Monday, Aug. 13, 1951
Two Hearts, One Blood
When an engineer finds something wrong with a pump or a filter, he can order a new one. Doctors dealing with the human blood system cannot. This week researchers at the University of California announced that they have found a new way of getting around the difficulty: they have linked two people together, through their arteries, so that both have a common circulation like Siamese twins.
In earlier attempts to do this, doctors relied on mechanical pumps to boost the blood on its way. At California's medical school, blood pulsing down each man's main thigh artery is shunted into the corresponding artery of the other. The blood from the partner is then led back to the same thigh, lower down, to form a complete circuit.

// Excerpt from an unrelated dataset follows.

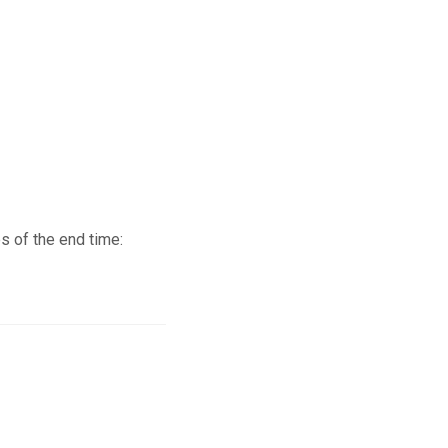
s of the end time:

The California researchers developed the method to prove their theory that leukemia is not so much the result of a wild growth of new white blood cells as of a failure of the lungs to destroy the old ones (TIME, Feb. 5). They tried it only on pairs of volunteers hopelessly ill, e.g., one of leukemia, the other of tissue cancer*
None of the leukemia patients improved for more than a little while: they could not be linked with their partners indefinitely. But in some tests, two blood streams were pooled for as long as 26 hours. Among possible future uses:
P: In delicate heart operations, where the patient's heart might be bypassed and his blood-pumping taken over entirely by a partner.
P:In cases of kidney and liver damage, where the injured organ might be spared part of its burden for brief, restorative rest.
P:In radiation sickness, since experiments have already .shown that animals given lethal doses of radiation can recover if blood-linked with normal animals.
* The first volunteer ever to receive leukemia blood, a lifer in Sing Sing (later paroled) exchanged 18 pints in a series of transfusions with an eight-year-old girl (TIME, June 13, 1949), had no ill effects.